- **INFORMATION PROVIDED**:
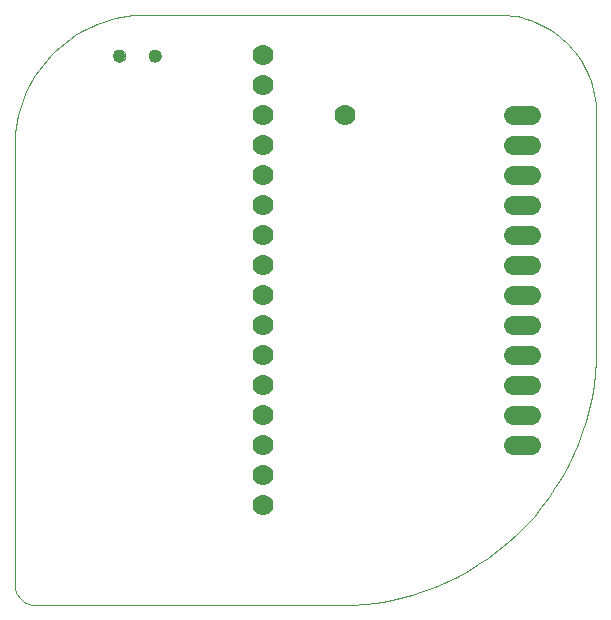
<source format=gbs>
G75*
G70*
%OFA0B0*%
%FSLAX24Y24*%
%IPPOS*%
%LPD*%
%AMOC8*
5,1,8,0,0,1.08239X$1,22.5*
%
%ADD10C,0.0000*%
%ADD11C,0.0434*%
%ADD12C,0.0640*%
%ADD13C,0.0700*%
D10*
X000544Y001058D02*
X000544Y015662D01*
X003840Y018664D02*
X003842Y018691D01*
X003848Y018718D01*
X003857Y018744D01*
X003870Y018768D01*
X003886Y018791D01*
X003905Y018810D01*
X003927Y018827D01*
X003951Y018841D01*
X003976Y018851D01*
X004003Y018858D01*
X004030Y018861D01*
X004058Y018860D01*
X004085Y018855D01*
X004111Y018847D01*
X004135Y018835D01*
X004158Y018819D01*
X004179Y018801D01*
X004196Y018780D01*
X004211Y018756D01*
X004222Y018731D01*
X004230Y018705D01*
X004234Y018678D01*
X004234Y018650D01*
X004230Y018623D01*
X004222Y018597D01*
X004211Y018572D01*
X004196Y018548D01*
X004179Y018527D01*
X004158Y018509D01*
X004136Y018493D01*
X004111Y018481D01*
X004085Y018473D01*
X004058Y018468D01*
X004030Y018467D01*
X004003Y018470D01*
X003976Y018477D01*
X003951Y018487D01*
X003927Y018501D01*
X003905Y018518D01*
X003886Y018537D01*
X003870Y018560D01*
X003857Y018584D01*
X003848Y018610D01*
X003842Y018637D01*
X003840Y018664D01*
X005021Y018664D02*
X005023Y018691D01*
X005029Y018718D01*
X005038Y018744D01*
X005051Y018768D01*
X005067Y018791D01*
X005086Y018810D01*
X005108Y018827D01*
X005132Y018841D01*
X005157Y018851D01*
X005184Y018858D01*
X005211Y018861D01*
X005239Y018860D01*
X005266Y018855D01*
X005292Y018847D01*
X005316Y018835D01*
X005339Y018819D01*
X005360Y018801D01*
X005377Y018780D01*
X005392Y018756D01*
X005403Y018731D01*
X005411Y018705D01*
X005415Y018678D01*
X005415Y018650D01*
X005411Y018623D01*
X005403Y018597D01*
X005392Y018572D01*
X005377Y018548D01*
X005360Y018527D01*
X005339Y018509D01*
X005317Y018493D01*
X005292Y018481D01*
X005266Y018473D01*
X005239Y018468D01*
X005211Y018467D01*
X005184Y018470D01*
X005157Y018477D01*
X005132Y018487D01*
X005108Y018501D01*
X005086Y018518D01*
X005067Y018537D01*
X005051Y018560D01*
X005038Y018584D01*
X005029Y018610D01*
X005023Y018637D01*
X005021Y018664D01*
X004915Y020033D02*
X016662Y020033D01*
X016818Y020029D01*
X016973Y020018D01*
X017128Y020000D01*
X017281Y019974D01*
X017433Y019941D01*
X017584Y019900D01*
X017732Y019853D01*
X017878Y019799D01*
X018021Y019737D01*
X018161Y019669D01*
X018298Y019595D01*
X018431Y019514D01*
X018560Y019426D01*
X018685Y019333D01*
X018805Y019234D01*
X018920Y019129D01*
X019030Y019019D01*
X019135Y018904D01*
X019234Y018784D01*
X019327Y018659D01*
X019415Y018530D01*
X019496Y018397D01*
X019570Y018260D01*
X019638Y018120D01*
X019700Y017977D01*
X019754Y017831D01*
X019801Y017683D01*
X019842Y017532D01*
X019875Y017380D01*
X019901Y017227D01*
X019919Y017072D01*
X019930Y016917D01*
X019934Y016761D01*
X019934Y008909D01*
X019924Y008502D01*
X019895Y008095D01*
X019847Y007691D01*
X019779Y007289D01*
X019693Y006891D01*
X019587Y006497D01*
X019463Y006109D01*
X019321Y005727D01*
X019160Y005353D01*
X018982Y004986D01*
X018787Y004629D01*
X018575Y004281D01*
X018347Y003943D01*
X018102Y003617D01*
X017843Y003303D01*
X017569Y003001D01*
X017281Y002713D01*
X016979Y002439D01*
X016665Y002180D01*
X016339Y001935D01*
X016001Y001707D01*
X015654Y001495D01*
X015296Y001300D01*
X014929Y001122D01*
X014555Y000961D01*
X014173Y000819D01*
X013785Y000695D01*
X013391Y000589D01*
X012993Y000503D01*
X012591Y000435D01*
X012187Y000387D01*
X011780Y000358D01*
X011373Y000348D01*
X001254Y000348D01*
X001203Y000350D01*
X001153Y000355D01*
X001103Y000364D01*
X001054Y000377D01*
X001006Y000393D01*
X000959Y000412D01*
X000914Y000435D01*
X000870Y000461D01*
X000829Y000490D01*
X000789Y000521D01*
X000752Y000556D01*
X000717Y000593D01*
X000686Y000633D01*
X000657Y000674D01*
X000631Y000718D01*
X000608Y000763D01*
X000589Y000810D01*
X000573Y000858D01*
X000560Y000907D01*
X000551Y000957D01*
X000546Y001007D01*
X000544Y001058D01*
X000544Y015662D02*
X000549Y015870D01*
X000564Y016077D01*
X000588Y016284D01*
X000623Y016489D01*
X000667Y016693D01*
X000721Y016893D01*
X000784Y017092D01*
X000857Y017287D01*
X000939Y017478D01*
X001030Y017665D01*
X001130Y017848D01*
X001238Y018025D01*
X001354Y018197D01*
X001479Y018364D01*
X001612Y018524D01*
X001752Y018678D01*
X001899Y018825D01*
X002053Y018965D01*
X002213Y019098D01*
X002380Y019223D01*
X002552Y019339D01*
X002729Y019447D01*
X002912Y019547D01*
X003099Y019638D01*
X003290Y019720D01*
X003485Y019793D01*
X003684Y019856D01*
X003884Y019910D01*
X004088Y019954D01*
X004293Y019989D01*
X004500Y020013D01*
X004707Y020028D01*
X004915Y020033D01*
D11*
X005218Y018664D03*
X004037Y018664D03*
D12*
X017173Y016675D02*
X017773Y016675D01*
X017773Y015675D02*
X017173Y015675D01*
X017173Y014675D02*
X017773Y014675D01*
X017773Y013675D02*
X017173Y013675D01*
X017173Y012675D02*
X017773Y012675D01*
X017773Y011675D02*
X017173Y011675D01*
X017173Y010675D02*
X017773Y010675D01*
X017773Y009675D02*
X017173Y009675D01*
X017173Y008675D02*
X017773Y008675D01*
X017773Y007675D02*
X017173Y007675D01*
X017173Y006675D02*
X017773Y006675D01*
X017773Y005675D02*
X017173Y005675D01*
D13*
X008812Y005675D03*
X008812Y006675D03*
X008812Y007675D03*
X008812Y008675D03*
X008812Y009675D03*
X008812Y010675D03*
X008812Y011675D03*
X008812Y012675D03*
X008812Y013675D03*
X008812Y014675D03*
X008812Y015675D03*
X008812Y016675D03*
X008812Y017675D03*
X008812Y018675D03*
X011568Y016687D03*
X008812Y004675D03*
X008812Y003675D03*
M02*

</source>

- **TASK OBJECTIVE**: Going back over the entries above, copy word for word every line from the one that has "X005292Y018481D01*" on through the one that has "X000717Y000593D01*".

- **RESPONSE TO THE TASK**:
X005292Y018481D01*
X005266Y018473D01*
X005239Y018468D01*
X005211Y018467D01*
X005184Y018470D01*
X005157Y018477D01*
X005132Y018487D01*
X005108Y018501D01*
X005086Y018518D01*
X005067Y018537D01*
X005051Y018560D01*
X005038Y018584D01*
X005029Y018610D01*
X005023Y018637D01*
X005021Y018664D01*
X004915Y020033D02*
X016662Y020033D01*
X016818Y020029D01*
X016973Y020018D01*
X017128Y020000D01*
X017281Y019974D01*
X017433Y019941D01*
X017584Y019900D01*
X017732Y019853D01*
X017878Y019799D01*
X018021Y019737D01*
X018161Y019669D01*
X018298Y019595D01*
X018431Y019514D01*
X018560Y019426D01*
X018685Y019333D01*
X018805Y019234D01*
X018920Y019129D01*
X019030Y019019D01*
X019135Y018904D01*
X019234Y018784D01*
X019327Y018659D01*
X019415Y018530D01*
X019496Y018397D01*
X019570Y018260D01*
X019638Y018120D01*
X019700Y017977D01*
X019754Y017831D01*
X019801Y017683D01*
X019842Y017532D01*
X019875Y017380D01*
X019901Y017227D01*
X019919Y017072D01*
X019930Y016917D01*
X019934Y016761D01*
X019934Y008909D01*
X019924Y008502D01*
X019895Y008095D01*
X019847Y007691D01*
X019779Y007289D01*
X019693Y006891D01*
X019587Y006497D01*
X019463Y006109D01*
X019321Y005727D01*
X019160Y005353D01*
X018982Y004986D01*
X018787Y004629D01*
X018575Y004281D01*
X018347Y003943D01*
X018102Y003617D01*
X017843Y003303D01*
X017569Y003001D01*
X017281Y002713D01*
X016979Y002439D01*
X016665Y002180D01*
X016339Y001935D01*
X016001Y001707D01*
X015654Y001495D01*
X015296Y001300D01*
X014929Y001122D01*
X014555Y000961D01*
X014173Y000819D01*
X013785Y000695D01*
X013391Y000589D01*
X012993Y000503D01*
X012591Y000435D01*
X012187Y000387D01*
X011780Y000358D01*
X011373Y000348D01*
X001254Y000348D01*
X001203Y000350D01*
X001153Y000355D01*
X001103Y000364D01*
X001054Y000377D01*
X001006Y000393D01*
X000959Y000412D01*
X000914Y000435D01*
X000870Y000461D01*
X000829Y000490D01*
X000789Y000521D01*
X000752Y000556D01*
X000717Y000593D01*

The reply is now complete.